■ Work required ■
How many lines in the records below contain "University"? Answer with the number alone.
>>>>
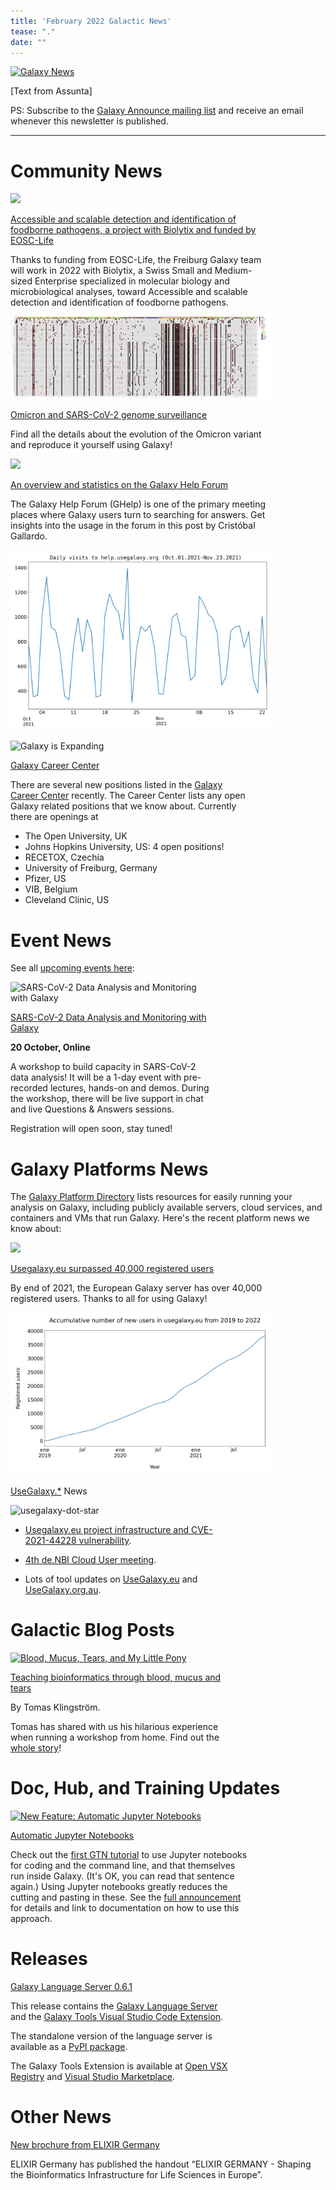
 ```yaml
---
title: 'February 2022 Galactic News'
tease: "."
date: ""
---
```


<a href="/src/galaxy-updates/index.md"><img class="float-right" src="/src/images/galaxy-logos/GalaxyNews.png" alt="Galaxy News"  style="max-width: 15rem;" /></a>

[Text from Assunta]

PS: Subscribe to the [Galaxy Announce mailing list](https://lists.galaxyproject.org/?count=100&all-lists=) and receive an email whenever this newsletter is published.

---

# Community News

<div class="card-deck">

<!-- EOSC-Life industry grant -->
<div class="card lead border-info" style="min-width: 35%; max-width: 26rem;">
<div class="trim-p">

![](/images/logos/eosc_life.png)

</div>
<div class="card-header trim-p">

[Accessible and scalable detection and identification of foodborne pathogens, a project with Biolytix and funded by EOSC-Life](https://galaxyproject.eu/posts/2021/12/08/pathogen-detection-eosc-life-grant/)

</div>

Thanks to funding from EOSC-Life, the Freiburg Galaxy team will work in 2022 with Biolytix, a Swiss Small and Medium-sized Enterprise specialized in molecular biology and microbiological analyses, toward Accessible and scalable detection and identification of foodborne pathogens.

</div>



<!-- Omicron and SARS-CoV-2 genome surveillance -->
<div class="card lead border-info" style="min-width: 35%; max-width: 26rem;">
<div class="trim-p">

![](2021-11-29-omicron-variant-plot.png)

</div>
<div class="card-header trim-p">

[Omicron and SARS-CoV-2 genome surveillance](https://galaxyproject.eu/posts/2021/11/29/omicron-and-galaxy/)

</div>

Find all the details about the evolution of the Omicron variant and reproduce it yourself using Galaxy!

</div>


<!-- Stats help Forum -->
<div class="card lead border-info" style="min-width: 35%; max-width: 26rem;">
<div>

![](/images/galaxy-logos/help-galaxyproject-org-big.png)

</div>
<div class="card-header trim-p">

[An overview and statistics on the Galaxy Help Forum](https://galaxyproject.eu/posts/2021/11/25/ghelp-stats/)

</div>

The Galaxy Help Forum (GHelp) is one of the primary meeting places where Galaxy users turn to searching for answers. Get insights into the usage in the forum in this post by Cristóbal Gallardo.

![](ghelp_visits_two_months.png)

</div>


</div>


<!-- hiring -->
<div class="card lead border-info" style="min-width: 22%; max-width: 24rem;">
<div class="trim-p">

![Galaxy is Expanding](/images/GalaxyIsExpandingCloud.png)

</div>
<div class="card-header trim-p">

[Galaxy Career Center](/careers/index.md)

</div>

There are several new positions listed in the [Galaxy Career Center](/careers/index.md) recently. The Career Center lists any open Galaxy related positions that we know about. Currently there are openings at

* The Open University, UK
* Johns Hopkins University, US: 4 open positions!
* RECETOX, Czechia
* University of Freiburg, Germany
* Pfizer, US
* VIB, Belgium
* Cleveland Clinic, US

</div>

</div>


# Event News

See all [upcoming events here](/events/index.md):

<div class="card-deck">

<!-- covid workshop -->
<div class="card border-info" style="min-width: 30%; max-width: 20rem;">
<div class="trim-p">

![SARS-CoV-2 Data Analysis and Monitoring with Galaxy](/images/news-graphics/gtn-covid-stripe.jpeg)

</div>
<div class="card-header trim-p">

[SARS-CoV-2 Data Analysis and Monitoring with Galaxy](https://galaxyproject.eu/event/2021-09-15-sars-cov-2-training/)

</div>

**20 October, Online**

A workshop to build capacity in SARS-CoV-2 data analysis! It will be a 1-day event with pre-recorded lectures, hands-on and demos. During the workshop, there will be live support in chat and live Questions & Answers sessions.

Registration will open soon, stay tuned!

</div>



</div>


# Galaxy Platforms News

The [Galaxy Platform Directory](/use/index.md) lists resources for easily running your analysis on Galaxy, including publicly available servers, cloud services, and containers and VMs that run Galaxy.  Here's the recent platform news we know about:

<div class="card-deck">

<!-- Usegalaxy.eu surpassed 40K users -->
<div class="card lead border-info" style="min-width: 35%; max-width: 26rem;">
<div class="trim-p">

![](/images/galaxy-logos/usegalaxy.eu.256.png)

</div>
<div class="card-header trim-p">

[Usegalaxy.eu surpassed 40,000 registered users](https://galaxyproject.eu/posts/2022/01/20/reached-4000-users/)

</div>

By end of 2021, the European Galaxy server has over 40,000 registered users. Thanks to all for using Galaxy!

![](total_users_galaxyeu.png)

</div>

<!-- UseGalaxy.* -->
<div class="card border-info"  style="min-width: 12rem; max-width: 22rem;">
<div class="card-header trim-p">

[UseGalaxy.*](/usegalaxy/index.md) News

</div>

![usegalaxy-dot-star](/images/galaxy-logos/usegalaxy-dot-star-white.png)

* [Usegalaxy.eu project infrastructure and CVE-2021-44228 vulnerability](https://galaxyproject.eu/posts/2021/12/16/log4j/).

* [4th de.NBI Cloud User meeting](https://galaxyproject.eu/posts/2021/11/17/4th-denbi-cloud-meeting/).

* Lots of tool updates on [UseGalaxy.eu](https://galaxyproject.eu/news?tag=tools) and [UseGalaxy.org.au](https://usegalaxy-au.github.io/galaxy/news.html).



</div>
</div>


# Galactic Blog Posts

<div class="card-deck">


<!-- TIaaS feedback -->
<div class="card border-info" style="min-width: 14rem; max-width: 22rem;">
<div class="trim-p">

[![Blood, Mucus, Tears, and My Little Pony](/images/blog/2021-10-blood-mucus-tears/my-little-pony-tears.png)](https://galaxyproject.eu/posts/2021/10/01/tiaas-Tomas/)

</div>
<div class="card-header trim-p">

[Teaching bioinformatics through blood, mucus and tears](https://galaxyproject.eu/posts/2021/10/01/tiaas-Tomas/)

</div>

By Tomas Klingström.

Tomas has shared with us his hilarious experience when running a workshop from home. Find out the [whole story](https://galaxyproject.eu/posts/2021/10/01/tiaas-Tomas/)!

</div>


</div>


# Doc, Hub, and Training Updates

<div class="card-deck">

<!-- Automatic Jupyter Notebooks -->
<div class="card border-info" style="min-width: 30%; max-width: 24rem;">

[![New Feature: Automatic Jupyter Notebooks](/images/news/2021-10-galaxy-update/jupyter-notebook.png)](/images/news/2021-10-galaxy-update/jupyter-notebook.png)

<div class="card-header trim-p">

[Automatic Jupyter Notebooks](https://training.galaxyproject.org/training-material/news/2021/09/24/jupyter.html)

</div>

Check out the [first GTN tutorial](https://training.galaxyproject.org/training-material/topics/data-science/tutorials/cli-basics/tutorial.html) to use Jupyter notebooks for coding and the command line, and that themselves run inside Galaxy.  (It's OK, you can read that sentence again.)  Using Jupyter notebooks greatly reduces the cutting and pasting in these.  See the [full announcement](https://training.galaxyproject.org/training-material/news/2021/09/24/jupyter.html) for details and link to documentation on how to use this approach.

</div>

</div>


# Releases

<div class="card-deck">

<!-- GLS -->
<div class="card border-info" style="min-width: 30%; max-width: 22rem;">
<div class="card-header trim-p">

[Galaxy Language Server 0.6.1](https://github.com/galaxyproject/galaxy-language-server/releases/tag/v0.6.1)

</div>

This release contains the [Galaxy Language Server](https://github.com/galaxyproject/galaxy-language-server) and the [Galaxy Tools Visual Studio Code Extension](https://github.com/galaxyproject/galaxy-language-server/tree/master/client).

The standalone version of the language server is available as a [PyPI package](https://pypi.org/project/galaxy-language-server/).

The Galaxy Tools Extension is available at [Open VSX Registry](https://open-vsx.org/extension/davelopez/galaxy-tools) and [Visual Studio Marketplace](https://marketplace.visualstudio.com/items?itemName=davelopez.galaxy-tools).
</div>

</div>



# Other News

<div class="card-deck">

<!-- New brochure from ELIXIR Germany -->
<div class="card lead border-info" style="min-width: 15%; max-width: 100%;">
<div class="card-header trim-p">

[New brochure from ELIXIR Germany](https://galaxyproject.eu/posts/2021/10/06/elixir-de-brochure/)

</div>

ELIXIR Germany has published the handout “ELIXIR GERMANY - Shaping the Bioinformatics Infrastructure for Life Sciences in Europe”.

</div>

</div>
<<<<
■ Result below ■
3